Due figli, amati, educati, eppure disobbedienti, incapaci di capire il padre. Sembra che la parabola racconti una vicenda di tante nostre famiglie. Ma non è su questo che dobbiamo mettere l'attenzione. La differenza tra il primo e il secondo figlio non sta nella risposta che danno al padre, ma nel loro comportamento.
Il primo sembra obbediente, ma di fatto il suo agire non corrisponde alle parole; il secondo disobbedisce con la bocca , ma obbedisce con la vita. Il primo non va a lavorare, il secondo si pente di quanto ha detto e diventa lavoratore. La differenza che corre tra quanti si ritengono giusti e poi non fanno ciò che Dio chiede e quanti si riconoscono peccatori e accolgono la chiamata a mutar vita.
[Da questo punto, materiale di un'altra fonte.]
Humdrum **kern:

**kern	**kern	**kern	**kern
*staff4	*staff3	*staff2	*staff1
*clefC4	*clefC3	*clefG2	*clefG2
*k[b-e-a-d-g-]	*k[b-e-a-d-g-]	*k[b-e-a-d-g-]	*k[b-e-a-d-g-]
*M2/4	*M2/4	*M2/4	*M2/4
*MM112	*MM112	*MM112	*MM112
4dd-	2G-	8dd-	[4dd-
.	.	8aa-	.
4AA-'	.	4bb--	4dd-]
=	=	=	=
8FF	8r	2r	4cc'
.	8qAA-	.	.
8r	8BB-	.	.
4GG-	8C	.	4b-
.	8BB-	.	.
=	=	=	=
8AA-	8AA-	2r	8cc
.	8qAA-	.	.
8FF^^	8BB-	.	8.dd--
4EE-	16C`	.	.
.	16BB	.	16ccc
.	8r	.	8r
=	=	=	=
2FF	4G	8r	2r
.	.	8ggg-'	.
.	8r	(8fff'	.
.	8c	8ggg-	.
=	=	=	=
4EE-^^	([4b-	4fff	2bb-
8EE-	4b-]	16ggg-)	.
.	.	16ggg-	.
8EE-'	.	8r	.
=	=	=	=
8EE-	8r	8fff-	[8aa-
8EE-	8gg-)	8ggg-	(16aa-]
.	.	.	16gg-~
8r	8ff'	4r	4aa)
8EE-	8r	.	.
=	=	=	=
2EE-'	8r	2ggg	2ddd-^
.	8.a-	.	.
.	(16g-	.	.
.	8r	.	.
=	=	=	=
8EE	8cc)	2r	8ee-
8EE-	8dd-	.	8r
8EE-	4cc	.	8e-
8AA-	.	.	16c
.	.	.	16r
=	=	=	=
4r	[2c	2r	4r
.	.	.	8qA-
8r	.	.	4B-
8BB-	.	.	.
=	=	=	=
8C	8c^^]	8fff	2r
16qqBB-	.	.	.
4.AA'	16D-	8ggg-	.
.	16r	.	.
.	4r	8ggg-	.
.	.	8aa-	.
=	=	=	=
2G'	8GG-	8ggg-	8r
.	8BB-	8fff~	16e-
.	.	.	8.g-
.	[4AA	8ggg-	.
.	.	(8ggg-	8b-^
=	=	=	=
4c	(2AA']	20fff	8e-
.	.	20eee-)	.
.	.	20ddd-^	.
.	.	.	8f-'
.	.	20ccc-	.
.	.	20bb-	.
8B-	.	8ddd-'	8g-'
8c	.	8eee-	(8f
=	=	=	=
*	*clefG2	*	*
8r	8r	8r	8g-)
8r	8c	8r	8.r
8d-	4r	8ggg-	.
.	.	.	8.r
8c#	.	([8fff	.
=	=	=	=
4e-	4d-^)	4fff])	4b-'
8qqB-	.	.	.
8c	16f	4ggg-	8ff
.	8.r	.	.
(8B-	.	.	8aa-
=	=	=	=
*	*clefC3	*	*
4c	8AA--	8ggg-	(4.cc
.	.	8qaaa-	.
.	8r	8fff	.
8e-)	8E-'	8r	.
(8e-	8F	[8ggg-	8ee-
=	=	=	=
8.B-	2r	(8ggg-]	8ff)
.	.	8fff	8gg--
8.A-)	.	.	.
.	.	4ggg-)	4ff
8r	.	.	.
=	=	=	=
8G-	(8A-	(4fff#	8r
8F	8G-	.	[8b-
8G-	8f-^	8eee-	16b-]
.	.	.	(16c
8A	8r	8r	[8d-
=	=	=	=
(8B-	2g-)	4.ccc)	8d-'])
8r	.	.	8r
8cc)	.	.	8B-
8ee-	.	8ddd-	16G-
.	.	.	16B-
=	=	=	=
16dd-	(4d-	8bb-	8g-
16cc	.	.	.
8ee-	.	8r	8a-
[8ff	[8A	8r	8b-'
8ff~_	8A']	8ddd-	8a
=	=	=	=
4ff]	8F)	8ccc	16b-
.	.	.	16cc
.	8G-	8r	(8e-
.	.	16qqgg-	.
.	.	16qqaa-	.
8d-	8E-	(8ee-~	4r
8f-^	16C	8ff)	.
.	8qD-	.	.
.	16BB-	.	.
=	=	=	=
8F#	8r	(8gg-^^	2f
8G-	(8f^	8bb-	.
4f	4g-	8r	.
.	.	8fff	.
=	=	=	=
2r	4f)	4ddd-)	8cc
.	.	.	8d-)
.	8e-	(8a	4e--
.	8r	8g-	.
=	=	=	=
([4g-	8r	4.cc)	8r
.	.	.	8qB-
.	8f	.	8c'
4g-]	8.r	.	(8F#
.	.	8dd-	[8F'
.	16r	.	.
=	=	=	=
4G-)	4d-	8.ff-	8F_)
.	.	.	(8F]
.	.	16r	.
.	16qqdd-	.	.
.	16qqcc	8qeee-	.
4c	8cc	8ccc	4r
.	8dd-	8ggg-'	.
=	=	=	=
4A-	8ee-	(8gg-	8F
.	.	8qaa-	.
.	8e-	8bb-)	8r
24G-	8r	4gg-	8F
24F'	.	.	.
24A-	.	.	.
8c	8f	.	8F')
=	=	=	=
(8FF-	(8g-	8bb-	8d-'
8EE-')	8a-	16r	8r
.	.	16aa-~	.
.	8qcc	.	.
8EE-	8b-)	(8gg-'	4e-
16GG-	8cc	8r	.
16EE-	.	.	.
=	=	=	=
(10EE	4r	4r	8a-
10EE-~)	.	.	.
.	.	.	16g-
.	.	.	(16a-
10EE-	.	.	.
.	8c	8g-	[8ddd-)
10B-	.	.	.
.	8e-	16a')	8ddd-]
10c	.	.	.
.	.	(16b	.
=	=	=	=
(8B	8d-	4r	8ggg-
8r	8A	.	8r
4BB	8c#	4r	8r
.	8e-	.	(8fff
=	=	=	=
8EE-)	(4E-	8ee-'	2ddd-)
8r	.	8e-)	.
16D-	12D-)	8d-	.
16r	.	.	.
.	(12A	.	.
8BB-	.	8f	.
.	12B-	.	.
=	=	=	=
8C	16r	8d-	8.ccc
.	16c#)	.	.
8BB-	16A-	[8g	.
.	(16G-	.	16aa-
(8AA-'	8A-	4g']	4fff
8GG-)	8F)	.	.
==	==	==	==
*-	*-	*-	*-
Gesù ha davanti "principi dei sacerdoti e anziani del Tempio", la crema della religiosità; si professano obbedienti scrupolosi della volontà di Dio, ma, in effetti, rifiutando il Figlio rifiutano la volontà del Padre. Davanti a loro deve giustificare la sua preferenza per i peccatori tanto disponibili ad ascoltarlo. Erano accorsi anche al Giordano per ricevere il battesimo di penitenza di Giovanni. Chi ha avuto il privilegio di essere chiamato per primo ad attendere la venuta, ora si trova sorpassato dai peccatori (pubblicani e prostitute sono l'immagine dell'infedeltà) che cambiano vita ed entrano nel regno.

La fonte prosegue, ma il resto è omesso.